Jacqueline Monahan's Movie Reviews
- Category: Jacqueline Monahan
- Published on 15 March 2012
- Written by Jacqueline Monahan
Las Vegas Round The Clock
Jacqueline Monahan is an educator for the GEAR UP program at UNLV.
She is also an entertainment reporter for Lasvegasroundtheclock.com
John Carter (3D) | Taylor Kitsch, Lynn Collins, Willem Dafoe, Mark Strong | Review
Edgar Rice Burroughs’ 1912 pulp novel series (John Carter of Mars) comes to the big screen in a big way with CGI effects, battle scenes, 3-D camera work, and a princess – don’t forget the princess.
There is unrest on the planet Barsoom (Mars). Citizens of Zodango fight the citizens of Helium. Helium fights the Tharks, green skinned, lanky giants with tusks and four arms. Tharks don’t fly so they’ll fight anyone who does. Seems no one gets along on the angry red planet.
In the middle of all this drops Civil War soldier John Carter (Taylor Kitsch). No stranger to tragedy, Carter’s wife and child are dead and he’s wanted by military authorities. He comes across a glowing medallion in a cave and gets teleported to a strange desert-like landscape with gravity thin enough to give him the power to jump like a kangaroo on steroids, literally able to leap tall buildings in a single bound. Superman was just a copycat.
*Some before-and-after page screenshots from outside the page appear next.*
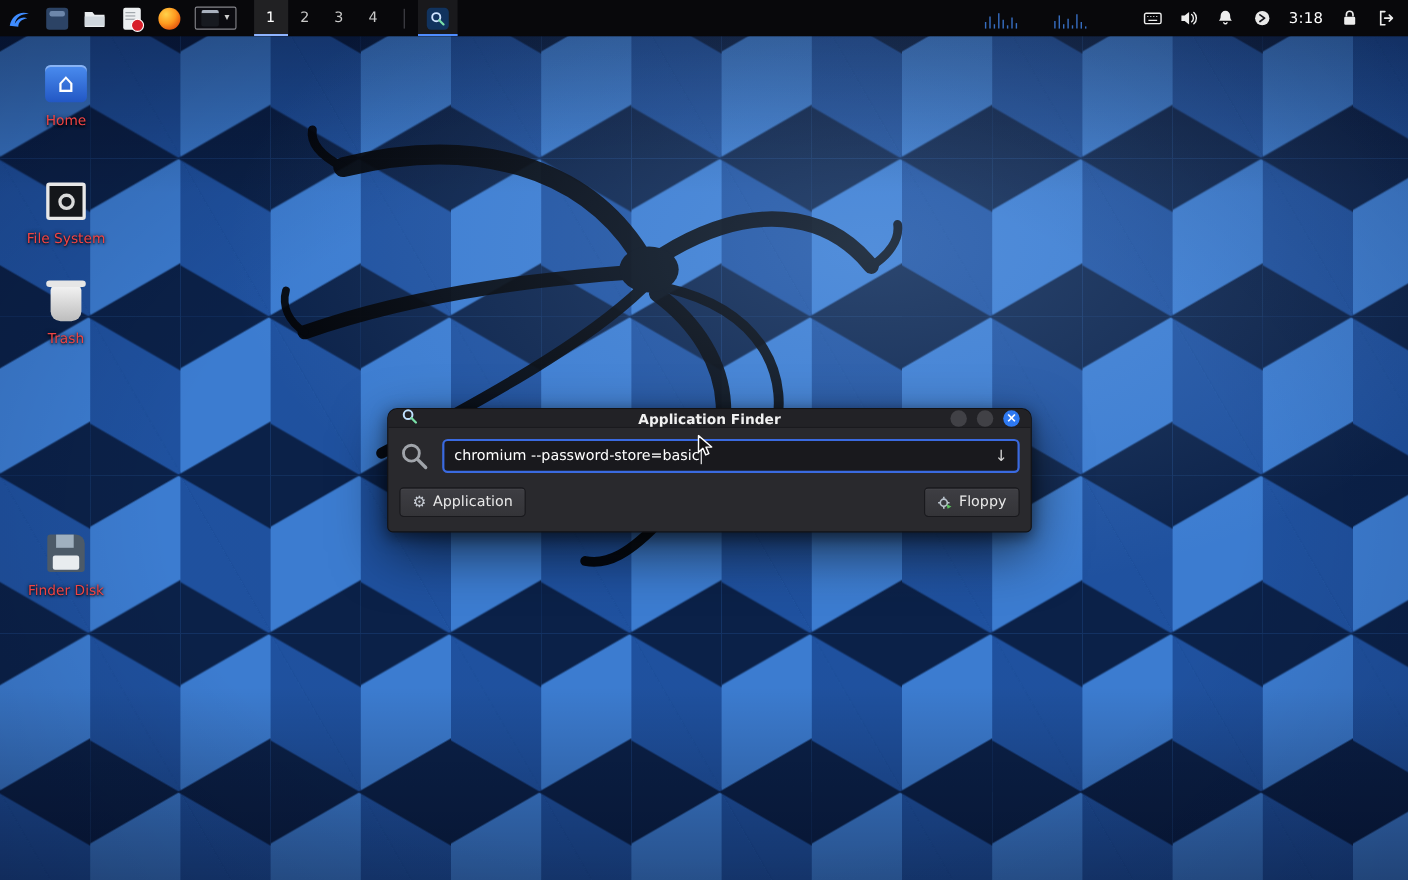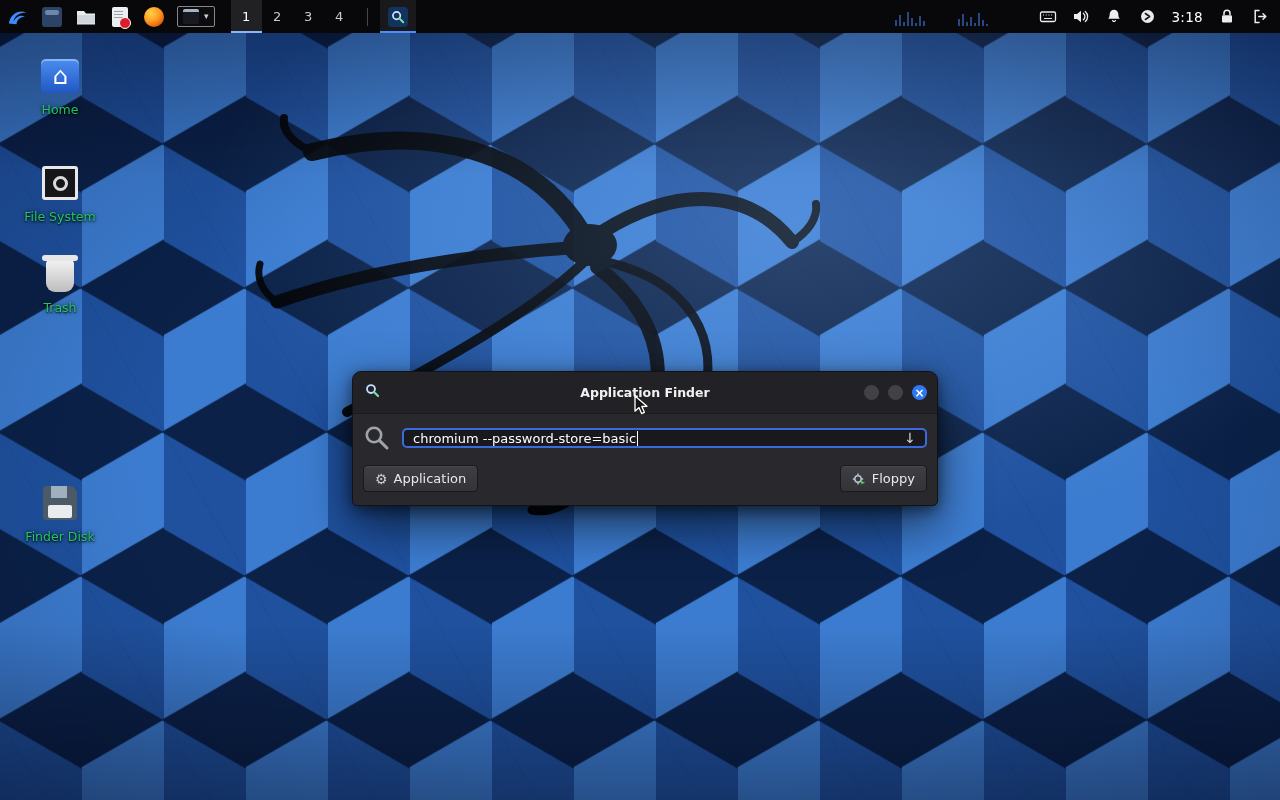--- a/index.html
+++ b/index.html
@@ -68,7 +68,7 @@
   
   .desk-item { position:absolute; left:12px; width:96px; text-align:center; cursor:pointer; z-index:5; }
   .desk-ico { width:40px; height:40px; margin:0 auto; display:flex; align-items:center; justify-content:center; }
-  .desk-label { margin-top:6px; font-size:12.5px; color:#22c55e;
+  .desk-label { margin-top:6px; font-size:12.5px; color:#ef4444;
     text-shadow:0 1px 2px rgba(0,0,0,0.95), 0 0 4px rgba(0,0,0,0.7); }
   .home-ico { width:38px; height:34px; background:linear-gradient(180deg,#4b8df0,#2257c4);
     border-radius:5px; display:flex; align-items:center; justify-content:center;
Promptly captured by the green-skinned Tharks led by Tars Tarkus (Willem Dafoe), Carter learns of the humanoid wars, meets a Helium princess (no, she doesn’t talk like she inhaled some of the stuff) learns how to be a first-class warrior, falls in love, and always tries to retrieve the medallion that can transport him back to Earth.
Princess Dejah Thoris (Lynn Collins) is being pushed into a political marriage with a Zodangan king she doesn’t love.
Bad guy Matai Shang (Mark Strong) a Holy Thern is a shape shifter who simply seeks the destruction of all of Barsoom’s races.
Armies clash, swords slash and Carter jumps for his love (with apologies to the Pointer Sisters) in this epic extraterrestrial tale about superiority, discrimination, and domination. We’re not even talking humans here, so poor Carter who has just left a civil war, finds himself embroiled in one all over again.
There’s much more to the plot, but unfortunately, not a lot to get excited about other than some decent visuals and landscapes.
Taylor Kitsch plays Carter as a cardboard cutout more than a hero, and Lynn Collins is adequate as Princess Dejah. The trouble is that adequate has no place in an epic, where the minimum response should at least be above average interest in the proceedings. If you catch yourself yawning or looking at your watch, something’s wrong.
Director Andrew Stanton (Finding Nemo, WALL-E) tries to cram too much story into the two-hour+ film, a result of straying into material from later novels in the series. There can be such a thing as too much exposition, too many fights, and too much action. The result is a glazed audience instead of an enthusiastic one. This is Stanton’s debut as a live action director, which may be why the visuals are so much better than the actors.
Younger video game aficionados will probably like this better than purists, who will no doubt invoke that old literary battle cry, “the book was better.”
And it only took 250 million dollars to find that out.